* [Try it] Copy all the lines of the listing below exactly. Skip the images.

* [Recorded data]
# # #
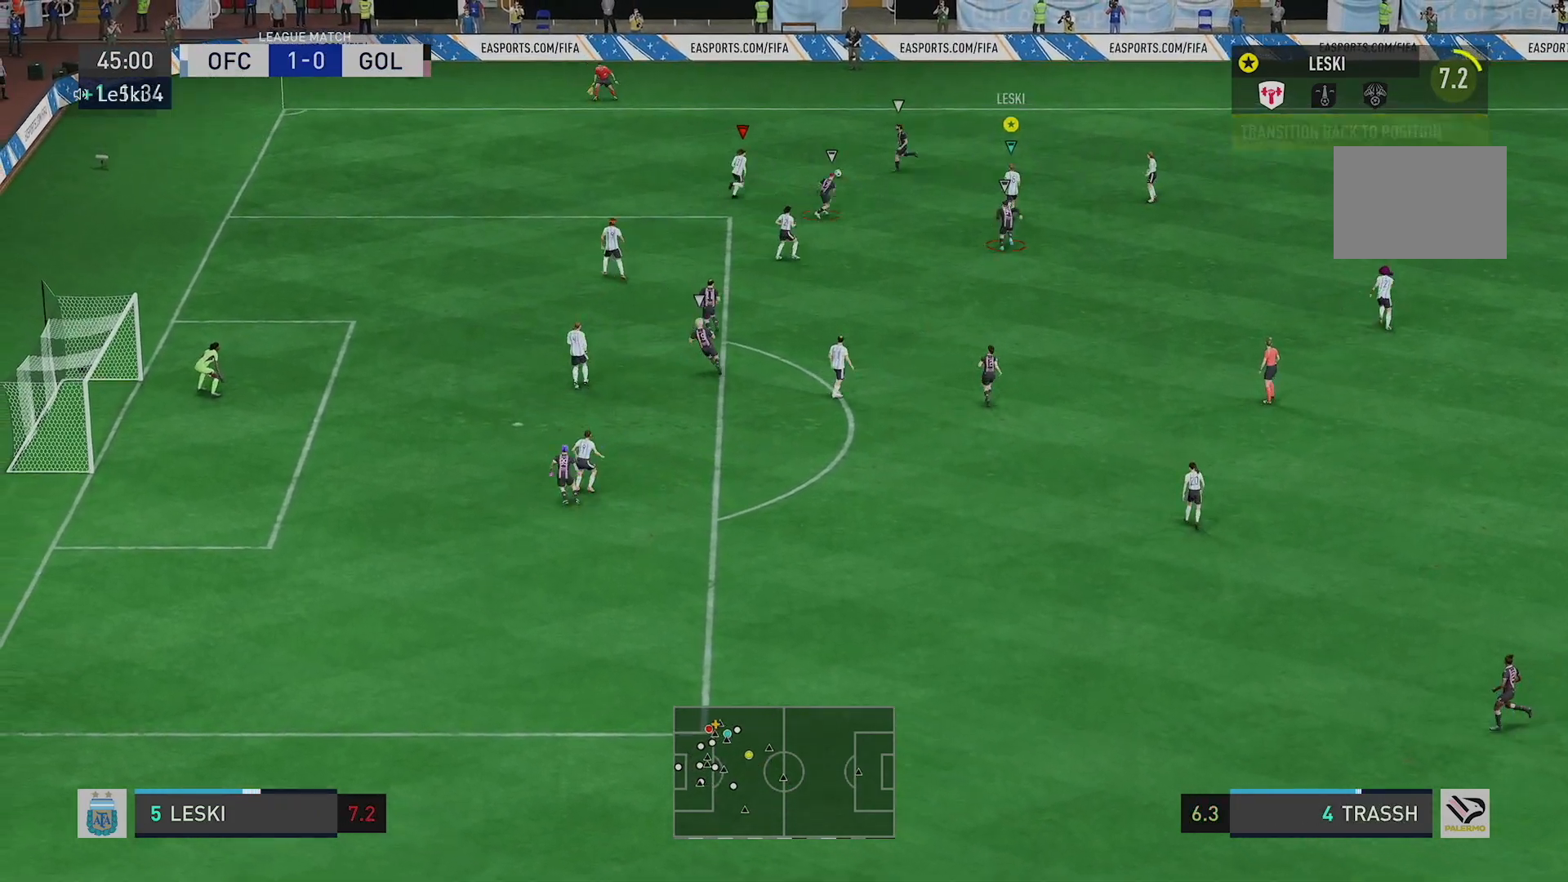
{"buttons": ["L2", "R1"], "left_stick": "left", "right_stick": "center", "events": [[234, "left_stick", "up-left"], [267, "L2", "down"], [284, "R2", "up"], [334, "R1", "down"], [467, "left_stick", "left"]]}
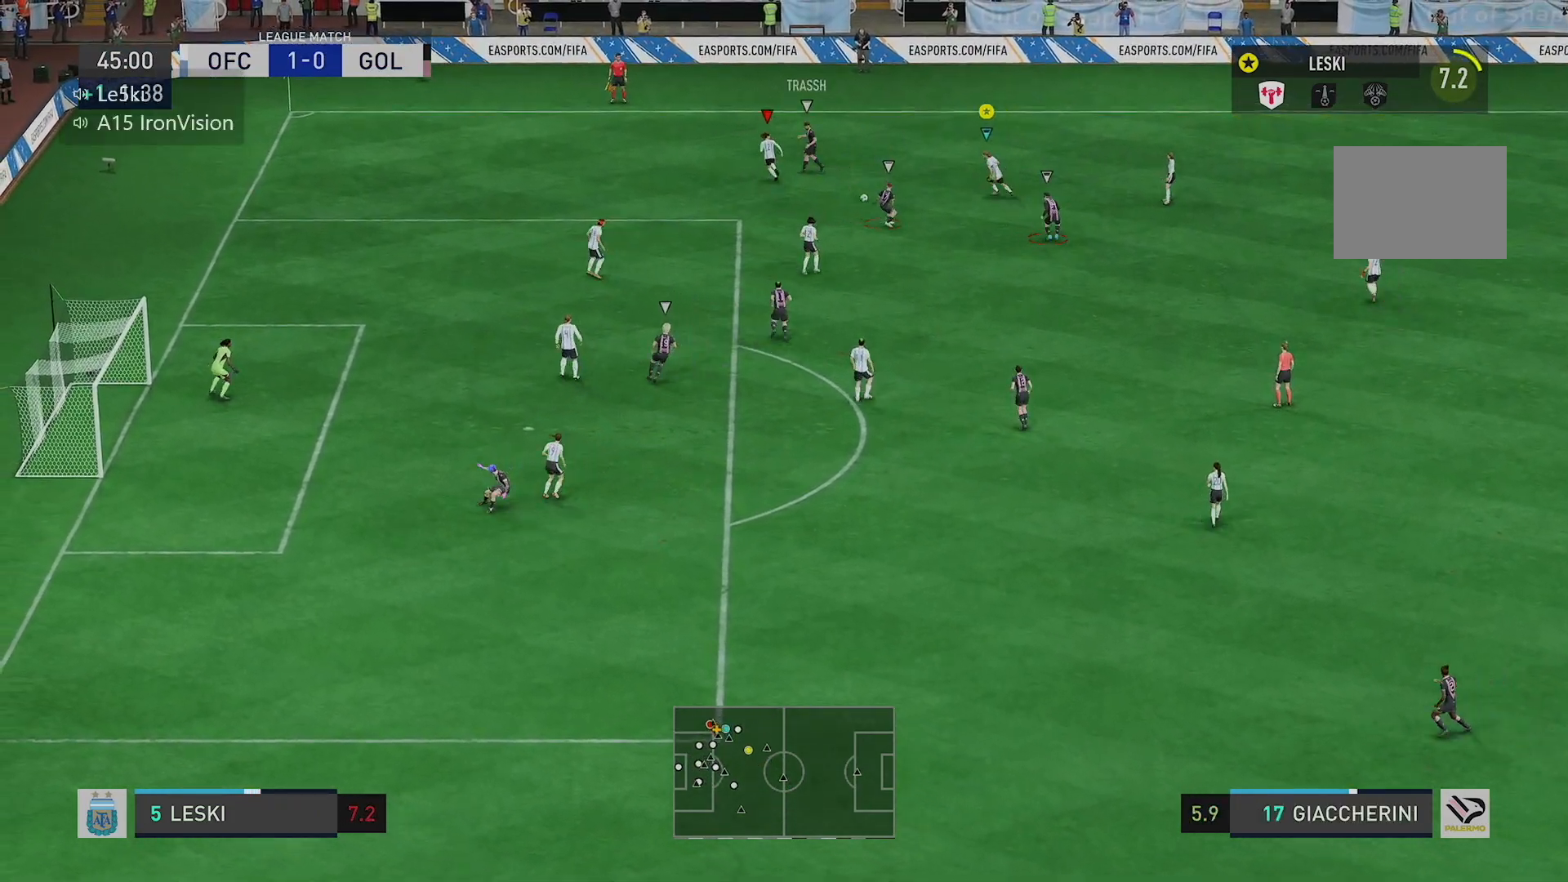
{"buttons": ["L2", "R2"], "left_stick": "down-left", "right_stick": "center", "events": [[100, "R2", "down"], [183, "left_stick", "down-left"], [267, "R1", "up"]]}
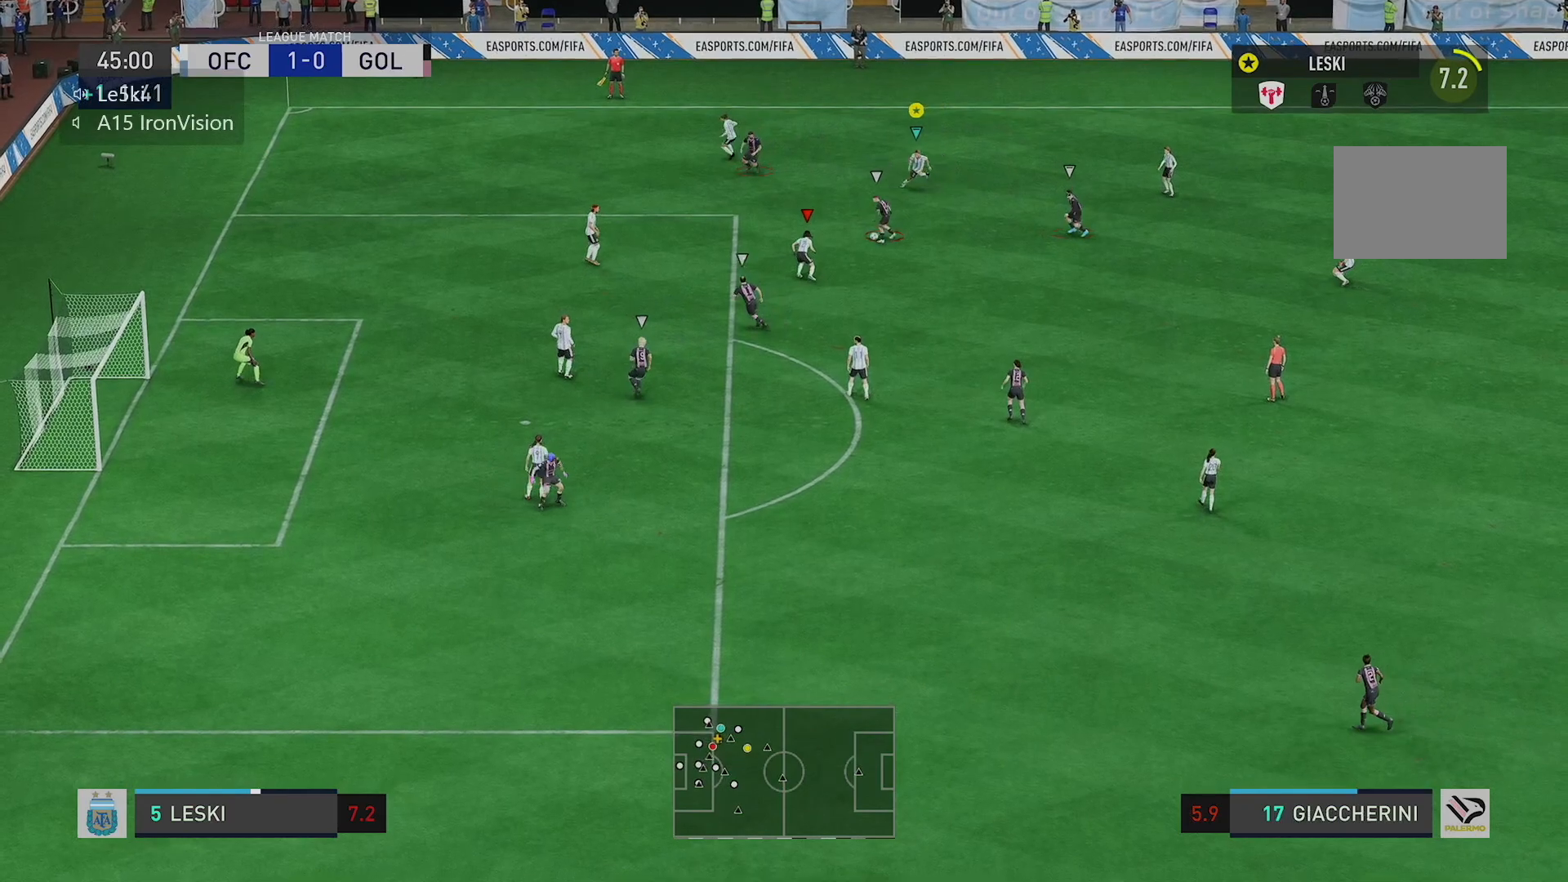
{"buttons": ["R2"], "left_stick": "down", "right_stick": "center", "events": [[50, "left_stick", "down"], [184, "L2", "up"]]}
# # #
* [Answer space]
{"buttons": ["L2", "R1"], "left_stick": "left", "right_stick": "center", "events": [[234, "left_stick", "up-left"], [267, "L2", "down"], [284, "R2", "up"], [334, "R1", "down"], [467, "left_stick", "left"]]}
{"buttons": ["L2", "R2"], "left_stick": "down-left", "right_stick": "center", "events": [[100, "R2", "down"], [183, "left_stick", "down-left"], [267, "R1", "up"]]}
{"buttons": ["R2"], "left_stick": "down", "right_stick": "center", "events": [[50, "left_stick", "down"], [184, "L2", "up"]]}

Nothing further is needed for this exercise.